1. De thans bestreden brief van 3 juni 2015 strekte ertoe aan klager mee te delen dat het door hem tegen plaatsing in de functie van Tactisch Rechercheur VVC gemaakte bezwaar geen verandering heeft gebracht in het toen bestaande voornemen om hem in die functie te plaatsen. Klager was het niet eens met dat voornemen, omdat hij in aanmerking meende te komen voor plaatsing in de functie van Senior Tactisch Recherceur VVC. Van een op rechtsgevolg gericht besluit op grond waarvan klager in het GKPC werd geplaatst, was toen nog geen sprake.
2. Daargelaten de vraag of tegen de in dit bezwaar bestreden brief van 3 juni 2015 op grond van de Regeling Ambtenarenrechtspraak bezwaar openstond, is klager op grond van het plaatsingsbesluit alsnog in de functie van Senior Tactisch Rechercheur VVC benoemd. In het licht daarvan had het op de weg van klager gelegen om toe te lichten welk processueel belang hij nog heeft bij dit bezwaar. Dat heeft hij echter nagelaten. Van een processueel belang is sprake, indien het resultaat dat de indiener van een bezwaar met het maken van bezwaar nastreeft, ook daadwerkelijk kan worden bereikt en het realiseren van dat resultaat voor die indiener feitelijke betekenis kan hebben. Niet is gebleken dat daarvan in dit geval nog sprake is. Daarom zal het bezwaar niet-ontvankelijk worden verklaard.
3. In het licht van het voorgaande ziet het Gerecht geen aanleiding voor een proceskostenveroordeling.

Beslissing

Het Gerecht in Ambtenarenzaken
verklaarthet bezwaar
niet-ontvankelijk.
Aldus gedaan door mr. N.M. Martinez, rechter in ambtenarenzaken, en in het openbaar uitgesproken op 23 april 2019 in tegenwoordigheid van mr. S.N. Aswani, griffier.

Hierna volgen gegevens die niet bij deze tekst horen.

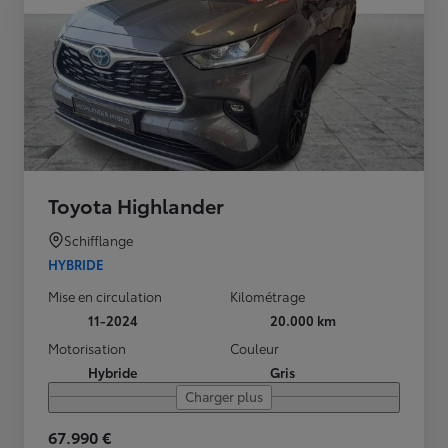
Toyota Highlander
Schifflange
HYBRIDE
Mise en circulation
Kilométrage
11-2024
20.000 km
Motorisation
Couleur
Hybride
Gris
Charger plus
67.990 €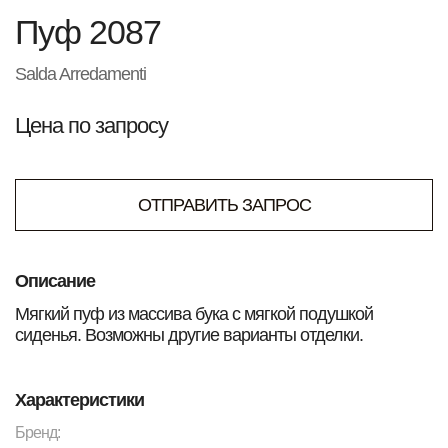
Пуф 2087
Salda Arredamenti
Цена по запросу
ОТПРАВИТЬ ЗАПРОС
Описание
Мягкий пуф из массива бука с мягкой подушкой
сиденья. Возможны другие варианты отделки.
Характеристики
Бренд:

Tegen deze uitspraak staat voor beide partijen binnen dertig dagen na de dag van de uitspraak, indien de appellant in persoon of bij vertegenwoordiger of gemachtigde bij de uitspraak aanwezig is geweest, en in alle andere gevallen binnen dertig dagen na de dag van toezending van de uitspraak of de terhandstelling van een afschrift van de uitspraak, hoger beroep open op de Raad van Beroep in Ambtenarenzaken. Zie titel IV hoofdstuk 1 van de RAr.